By Con McGrath
A letter written in late 1846, which had a profound effect on the outcome of the Great Famine, is now returned to Skibbereen, the epicentre of that crisis, thanks to the family of the late Hollywood actress Rita Hayworth.
The open letter to the Duke of Wellington was written by Nicholas Cummins in December 1846 after a visit to Skibbereen and vividly described the horrors he witnessed: “At Skibbereen, the Dispensary Doctor found seven wretches lying unable to move under the same cloak. One had been dead many hours, but the others were unable to move either themselves or the corpse.
The letter was published in ‘The Times of London’ on Christmas Eve 1846, and went on to be reprinted in many newspapers across Ireland, Britain and America and was widely used during Famine fundraising appeals.
Cummins’ appeal to the Duke is probably the most frequently-quoted and important letter of the Famine era, and it undoubtedly helped to raise significant sums of money for relief in Ireland.
A handwritten copy of this letter made its way to America with Patrick Aloysius O’Hare and his mother when they emigrated from Cork just after the Famine. It was held as a precious possession in the family until it was sent to the Mayor of Cork in 1963 by O’Hare’s grandson, Vinton Hayworth because, he said, ‘it would please grandpa’ to see it returning to Cork.

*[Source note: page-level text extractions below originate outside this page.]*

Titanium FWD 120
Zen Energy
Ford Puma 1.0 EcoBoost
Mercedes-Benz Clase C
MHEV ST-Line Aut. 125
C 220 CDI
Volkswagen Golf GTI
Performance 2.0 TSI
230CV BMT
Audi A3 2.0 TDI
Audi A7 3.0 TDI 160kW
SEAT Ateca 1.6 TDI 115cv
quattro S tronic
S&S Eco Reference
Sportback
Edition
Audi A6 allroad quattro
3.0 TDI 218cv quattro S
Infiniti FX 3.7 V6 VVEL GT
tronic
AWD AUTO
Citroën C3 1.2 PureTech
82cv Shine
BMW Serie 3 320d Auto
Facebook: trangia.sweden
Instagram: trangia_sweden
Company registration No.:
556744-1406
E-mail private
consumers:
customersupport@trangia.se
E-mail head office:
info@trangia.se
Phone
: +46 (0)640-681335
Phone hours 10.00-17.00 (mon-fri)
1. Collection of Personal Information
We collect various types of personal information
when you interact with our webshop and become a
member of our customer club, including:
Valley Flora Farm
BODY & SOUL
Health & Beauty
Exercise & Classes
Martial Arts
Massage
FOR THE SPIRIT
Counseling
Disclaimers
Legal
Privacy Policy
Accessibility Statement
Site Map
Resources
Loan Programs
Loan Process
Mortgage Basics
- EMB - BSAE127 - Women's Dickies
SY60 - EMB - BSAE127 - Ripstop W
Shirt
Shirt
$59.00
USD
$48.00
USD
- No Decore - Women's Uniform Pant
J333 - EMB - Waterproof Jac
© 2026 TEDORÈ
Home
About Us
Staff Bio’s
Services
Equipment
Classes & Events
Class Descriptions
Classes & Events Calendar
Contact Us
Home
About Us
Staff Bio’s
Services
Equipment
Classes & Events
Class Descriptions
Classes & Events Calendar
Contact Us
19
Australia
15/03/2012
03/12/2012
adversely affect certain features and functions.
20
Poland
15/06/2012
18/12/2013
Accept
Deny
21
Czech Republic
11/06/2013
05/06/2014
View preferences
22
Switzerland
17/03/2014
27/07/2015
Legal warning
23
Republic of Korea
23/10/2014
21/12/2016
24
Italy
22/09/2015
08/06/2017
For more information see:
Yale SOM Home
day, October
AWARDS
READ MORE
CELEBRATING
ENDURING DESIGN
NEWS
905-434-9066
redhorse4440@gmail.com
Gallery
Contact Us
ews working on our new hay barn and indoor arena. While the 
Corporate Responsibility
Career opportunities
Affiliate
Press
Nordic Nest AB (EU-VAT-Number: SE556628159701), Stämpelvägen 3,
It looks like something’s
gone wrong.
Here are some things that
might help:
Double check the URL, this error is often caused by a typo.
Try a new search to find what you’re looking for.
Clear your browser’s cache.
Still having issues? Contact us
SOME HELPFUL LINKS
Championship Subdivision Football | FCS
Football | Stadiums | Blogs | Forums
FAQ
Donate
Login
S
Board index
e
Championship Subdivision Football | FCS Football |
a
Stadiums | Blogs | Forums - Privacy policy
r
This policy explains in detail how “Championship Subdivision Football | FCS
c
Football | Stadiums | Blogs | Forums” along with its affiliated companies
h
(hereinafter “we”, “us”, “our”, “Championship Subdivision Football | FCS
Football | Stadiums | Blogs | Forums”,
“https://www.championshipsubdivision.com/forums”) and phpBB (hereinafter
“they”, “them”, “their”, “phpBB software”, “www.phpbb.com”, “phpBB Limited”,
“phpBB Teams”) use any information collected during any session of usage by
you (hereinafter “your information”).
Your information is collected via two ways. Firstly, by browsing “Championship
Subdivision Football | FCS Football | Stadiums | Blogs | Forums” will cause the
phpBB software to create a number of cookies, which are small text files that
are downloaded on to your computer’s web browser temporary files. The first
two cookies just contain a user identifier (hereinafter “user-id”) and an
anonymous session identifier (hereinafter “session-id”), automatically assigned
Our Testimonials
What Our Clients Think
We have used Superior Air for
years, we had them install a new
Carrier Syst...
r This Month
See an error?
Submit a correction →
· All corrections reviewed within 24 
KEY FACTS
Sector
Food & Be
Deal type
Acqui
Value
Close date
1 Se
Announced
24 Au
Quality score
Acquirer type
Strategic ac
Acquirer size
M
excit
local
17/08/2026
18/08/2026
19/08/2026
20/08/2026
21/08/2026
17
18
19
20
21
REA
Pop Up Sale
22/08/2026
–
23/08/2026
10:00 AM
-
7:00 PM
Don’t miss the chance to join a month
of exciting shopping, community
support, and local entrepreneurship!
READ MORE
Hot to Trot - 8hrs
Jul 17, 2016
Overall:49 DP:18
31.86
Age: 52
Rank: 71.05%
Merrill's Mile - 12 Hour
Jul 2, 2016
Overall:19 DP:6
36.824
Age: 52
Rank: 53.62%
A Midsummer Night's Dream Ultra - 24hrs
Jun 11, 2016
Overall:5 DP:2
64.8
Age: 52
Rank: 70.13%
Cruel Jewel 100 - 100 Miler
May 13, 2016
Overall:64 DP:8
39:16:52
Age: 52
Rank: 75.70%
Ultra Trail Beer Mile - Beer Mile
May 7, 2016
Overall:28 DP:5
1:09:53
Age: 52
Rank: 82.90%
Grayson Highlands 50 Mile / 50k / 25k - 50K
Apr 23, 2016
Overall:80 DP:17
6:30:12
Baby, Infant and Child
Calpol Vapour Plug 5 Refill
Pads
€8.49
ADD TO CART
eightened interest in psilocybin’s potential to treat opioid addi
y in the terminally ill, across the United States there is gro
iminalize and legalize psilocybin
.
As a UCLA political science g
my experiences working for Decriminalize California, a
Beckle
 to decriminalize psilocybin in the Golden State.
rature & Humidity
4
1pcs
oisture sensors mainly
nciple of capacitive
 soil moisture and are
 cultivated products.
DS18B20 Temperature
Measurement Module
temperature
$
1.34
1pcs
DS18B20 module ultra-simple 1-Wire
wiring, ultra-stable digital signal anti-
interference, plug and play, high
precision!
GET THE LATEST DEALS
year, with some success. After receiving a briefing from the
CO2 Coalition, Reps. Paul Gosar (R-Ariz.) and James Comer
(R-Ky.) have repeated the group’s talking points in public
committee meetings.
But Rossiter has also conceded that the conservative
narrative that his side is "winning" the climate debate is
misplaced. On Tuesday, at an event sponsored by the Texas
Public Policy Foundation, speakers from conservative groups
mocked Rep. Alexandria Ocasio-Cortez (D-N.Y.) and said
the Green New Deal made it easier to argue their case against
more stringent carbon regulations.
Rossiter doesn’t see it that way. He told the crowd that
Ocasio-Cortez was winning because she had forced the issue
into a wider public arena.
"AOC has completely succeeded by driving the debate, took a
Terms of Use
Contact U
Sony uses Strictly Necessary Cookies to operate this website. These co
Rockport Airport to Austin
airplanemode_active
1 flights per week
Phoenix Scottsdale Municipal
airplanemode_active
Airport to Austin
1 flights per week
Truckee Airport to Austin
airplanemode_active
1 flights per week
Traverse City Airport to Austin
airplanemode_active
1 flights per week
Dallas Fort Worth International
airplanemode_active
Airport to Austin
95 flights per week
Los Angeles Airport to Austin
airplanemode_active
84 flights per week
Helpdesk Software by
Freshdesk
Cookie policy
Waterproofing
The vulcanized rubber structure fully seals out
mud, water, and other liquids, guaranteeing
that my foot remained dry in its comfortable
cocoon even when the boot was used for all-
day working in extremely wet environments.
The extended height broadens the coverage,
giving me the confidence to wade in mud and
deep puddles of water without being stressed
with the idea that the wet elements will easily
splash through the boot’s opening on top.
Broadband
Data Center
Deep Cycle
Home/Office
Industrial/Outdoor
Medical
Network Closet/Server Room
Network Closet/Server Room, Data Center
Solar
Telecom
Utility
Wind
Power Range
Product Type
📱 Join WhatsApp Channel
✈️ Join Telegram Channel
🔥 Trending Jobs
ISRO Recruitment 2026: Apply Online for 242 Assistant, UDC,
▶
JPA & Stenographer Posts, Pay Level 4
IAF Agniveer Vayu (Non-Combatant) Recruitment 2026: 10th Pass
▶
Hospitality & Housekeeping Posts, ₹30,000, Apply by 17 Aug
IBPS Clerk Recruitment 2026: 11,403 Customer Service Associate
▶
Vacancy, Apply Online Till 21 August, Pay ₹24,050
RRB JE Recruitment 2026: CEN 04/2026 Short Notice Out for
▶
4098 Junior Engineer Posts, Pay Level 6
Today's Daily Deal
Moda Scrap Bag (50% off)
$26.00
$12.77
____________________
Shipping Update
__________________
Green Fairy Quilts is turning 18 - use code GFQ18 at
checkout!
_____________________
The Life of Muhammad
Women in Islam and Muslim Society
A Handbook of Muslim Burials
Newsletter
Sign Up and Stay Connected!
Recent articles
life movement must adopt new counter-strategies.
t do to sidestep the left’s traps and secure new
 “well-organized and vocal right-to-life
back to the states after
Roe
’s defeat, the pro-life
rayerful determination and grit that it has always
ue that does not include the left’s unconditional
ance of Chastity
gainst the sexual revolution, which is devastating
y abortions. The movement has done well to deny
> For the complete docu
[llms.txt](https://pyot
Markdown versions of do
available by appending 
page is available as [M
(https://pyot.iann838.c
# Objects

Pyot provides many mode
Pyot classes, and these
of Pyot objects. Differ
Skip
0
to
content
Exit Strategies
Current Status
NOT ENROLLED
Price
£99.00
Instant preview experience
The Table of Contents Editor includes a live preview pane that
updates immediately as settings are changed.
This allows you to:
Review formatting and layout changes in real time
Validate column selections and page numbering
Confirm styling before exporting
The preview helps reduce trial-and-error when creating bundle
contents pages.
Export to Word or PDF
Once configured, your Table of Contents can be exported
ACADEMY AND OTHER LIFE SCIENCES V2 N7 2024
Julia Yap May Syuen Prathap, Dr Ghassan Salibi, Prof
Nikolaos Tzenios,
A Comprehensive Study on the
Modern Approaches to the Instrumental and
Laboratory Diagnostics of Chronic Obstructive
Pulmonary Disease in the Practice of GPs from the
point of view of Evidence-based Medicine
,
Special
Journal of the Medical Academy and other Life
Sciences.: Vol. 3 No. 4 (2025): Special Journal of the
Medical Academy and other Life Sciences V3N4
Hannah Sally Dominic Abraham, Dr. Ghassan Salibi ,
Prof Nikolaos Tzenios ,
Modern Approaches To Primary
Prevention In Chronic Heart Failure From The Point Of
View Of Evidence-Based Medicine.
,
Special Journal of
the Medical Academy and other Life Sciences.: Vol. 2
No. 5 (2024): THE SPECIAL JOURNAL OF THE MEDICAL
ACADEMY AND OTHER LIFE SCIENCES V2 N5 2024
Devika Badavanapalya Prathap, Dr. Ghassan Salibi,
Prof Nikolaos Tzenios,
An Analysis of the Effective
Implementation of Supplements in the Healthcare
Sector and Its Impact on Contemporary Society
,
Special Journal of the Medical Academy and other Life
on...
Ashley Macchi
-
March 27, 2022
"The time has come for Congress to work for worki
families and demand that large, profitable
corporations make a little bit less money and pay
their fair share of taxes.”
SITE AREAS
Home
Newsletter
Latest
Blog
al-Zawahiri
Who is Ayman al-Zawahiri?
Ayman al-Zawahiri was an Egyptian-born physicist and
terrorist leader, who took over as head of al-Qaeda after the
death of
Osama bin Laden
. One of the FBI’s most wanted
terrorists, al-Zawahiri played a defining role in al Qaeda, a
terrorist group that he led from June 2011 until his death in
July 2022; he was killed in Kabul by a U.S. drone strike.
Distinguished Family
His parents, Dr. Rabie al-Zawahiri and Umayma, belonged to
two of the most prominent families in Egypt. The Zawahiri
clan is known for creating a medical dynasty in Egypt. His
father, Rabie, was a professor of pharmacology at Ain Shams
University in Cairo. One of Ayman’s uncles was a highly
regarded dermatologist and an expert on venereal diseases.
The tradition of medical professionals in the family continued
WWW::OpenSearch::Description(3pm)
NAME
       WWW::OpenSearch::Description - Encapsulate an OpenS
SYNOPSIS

VINTON HAYWORTH was the uncle of the actress Rita Hayworth and also uncle (by marriage) of Ginger Rogers. He was also an actor who appeared in over 90 Hollywood films as well as numerous TV series, including ‘I Dream of Jeannie’.
The letter is held by Cork Public Museum and went on loan to Skibbereen Heritage Centre in Aug 2020, to celebrate the Centre’s 20th anniversary of opening. After some research, staff at Skibbereen Heritage Centre were able to verify that this was an original copy of this famous Famine letter, written by Cummins or his clerk.
“We were so excited to be able to authenticate this letter and wanted to get in touch with the Hayworth family to make them aware of it,” said Terri Kearney, Manager of Skibbereen Heritage Centre, “and so, after some effort, we were delighted to get in contact with Princess Yasmin Aga Khan, Rita Hayworth’s daughter, to tell her of the letter’s significance and her ancestor’s role in preserving it”.
Princess Yasmin Aga Khan is a philanthropist and the half-sister of His Highness the Aga Khan, the business magnate who is well known in Ireland as a race horse owner and breeder. She found the whole story “fascinating” and said “it means to much to me to discover the story of this important letter and how my maternal ancestors managed to save it for posterity. I very much approve of its return to Ireland and, I hope, some day, that I might get to see it in person.
“Meanwhile, I will certainly learn more about this crisis of the Great Hunger to find out about what my great-great- grandfather and his mother would have experienced before they emigrated. I am so proud of the role my mother’s family played in saving this important letter and the fact that it will be on display at Skibbereen Heritage Centre.”